Lined with busy shops bearing Korean-language signs, Palisades Park's Broad Avenue is the "epicenter of life in Korean New Jersey," according to food blog Serious Eats. Nestled on this bustling strip is Hanbat Restaurant, the sister location of the Michelin-recommended Manhattan eatery of the same name. Hanbat's menu reveals its chefs' commitment to traditional Korean cuisine: iconic ingredients like kimchi and L.A. kalbi or marinated beef short ribs help chefs add their distinctive flavors to select dishes, and the barbecue section spotlights everything from grilled brisket to duck.
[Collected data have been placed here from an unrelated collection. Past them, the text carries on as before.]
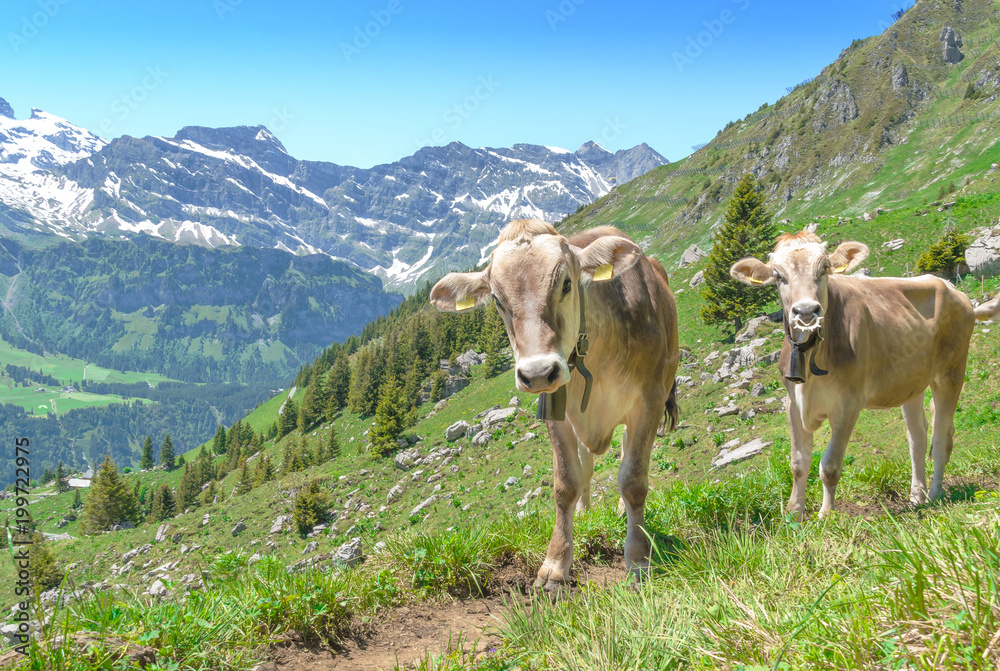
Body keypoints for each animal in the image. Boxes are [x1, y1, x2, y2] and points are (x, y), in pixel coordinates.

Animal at [430, 220, 680, 588]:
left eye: (566, 283)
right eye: (497, 300)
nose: (536, 372)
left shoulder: (648, 400)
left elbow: (633, 480)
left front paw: (638, 559)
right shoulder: (554, 407)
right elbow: (566, 483)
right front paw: (556, 565)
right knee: (586, 463)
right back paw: (586, 511)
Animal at [732, 231, 996, 520]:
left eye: (824, 268)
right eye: (778, 276)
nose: (806, 311)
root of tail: (954, 289)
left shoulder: (849, 404)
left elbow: (830, 466)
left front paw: (826, 515)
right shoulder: (792, 402)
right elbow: (799, 463)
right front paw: (794, 515)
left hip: (951, 372)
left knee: (940, 438)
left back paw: (936, 494)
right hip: (912, 382)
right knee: (917, 438)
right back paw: (917, 497)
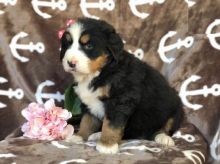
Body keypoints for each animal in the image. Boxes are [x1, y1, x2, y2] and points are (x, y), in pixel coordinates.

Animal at [59, 17, 184, 154]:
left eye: (89, 46)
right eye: (67, 45)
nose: (70, 63)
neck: (101, 71)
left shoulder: (120, 100)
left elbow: (111, 125)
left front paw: (107, 145)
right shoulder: (88, 104)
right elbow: (87, 121)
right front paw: (80, 136)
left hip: (176, 109)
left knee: (165, 127)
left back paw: (163, 138)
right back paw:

The dishes' presentation also adds to this deeply rooted sense of authenticity: in addition to serving rice in hot stone bowls, chefs also stir-fry a couple of entrees tableside, incorporating pork belly, vegetables, and a choice of seafood into the mix.
With more than two decades of experience peddling authentic Korean cuisine, the culinary whizzes at Gam Mee Ok ladle out a cornucopia of tempting appetizers, traditional beef entrees, and exotic liquors squeezed from rice. An appetizer of freshly steamed dumplings or flaky seafood pancakes commences duos' chew-a-thons and are intended to be split between two people, much like the responsibility of rearing a perforated child, before guests receive two shareable entrees. Grilled beef short ribs come backed by special soy sauce in the wang galbi, and the japchae showcases sautéed beef tossed with glass or sweet-potato noodles and soaked in soy cream. Bibimbap, a mix of shredded beef and vegetables over rice, comes in a sizzling stone bowl (dolsot bibimbap) or au natural. As they dine, twosomes can sip on exotic spirits such as bottles of Korean rice wine, sake, vodka-like soju, or liquefied poltergeists.
Chom Chom's chefs serve up authentic Korean entrees, sushi rolls, and shareable Korean small plates, or kapas, in a chic, modern restaurant. Nimble fingers stuff homemade dumplings, and a stone bowl of dolsot bibimbap arrives to the table crowned with a fried egg. The 5,000-square-foot eatery rambles over two floors and seats 120 diners, whose optic appetites are sated by walls bedecked with yellow horizontal light fixtures and backlit cross-sections of tofu tree. Signature cocktails flood martini glasses with flavors such as green tea, lychee, and traditional soju as wooden spoons and chopsticks at each place setting lie in wait of post-meal stilt races.
Korean Express’s ensemble of chefs sears traditional eats on hot stones, filling the shop with a piquant bouquet of steam. In the bustling kitchen, fingers fly as they prepare a variety of time-honored dishes such as hot-stone bibimbap and savory seaweed rice rolls that only respond to questions when addressed by their Korean name, kimbap. Proof of the kitchen’s dedication to the region's culinary traditions is evident in the use of established ingredients including sweet-potato noodles, kimchi, and handmade boiled dumplings that don't require a chopsticks-to-fork converter.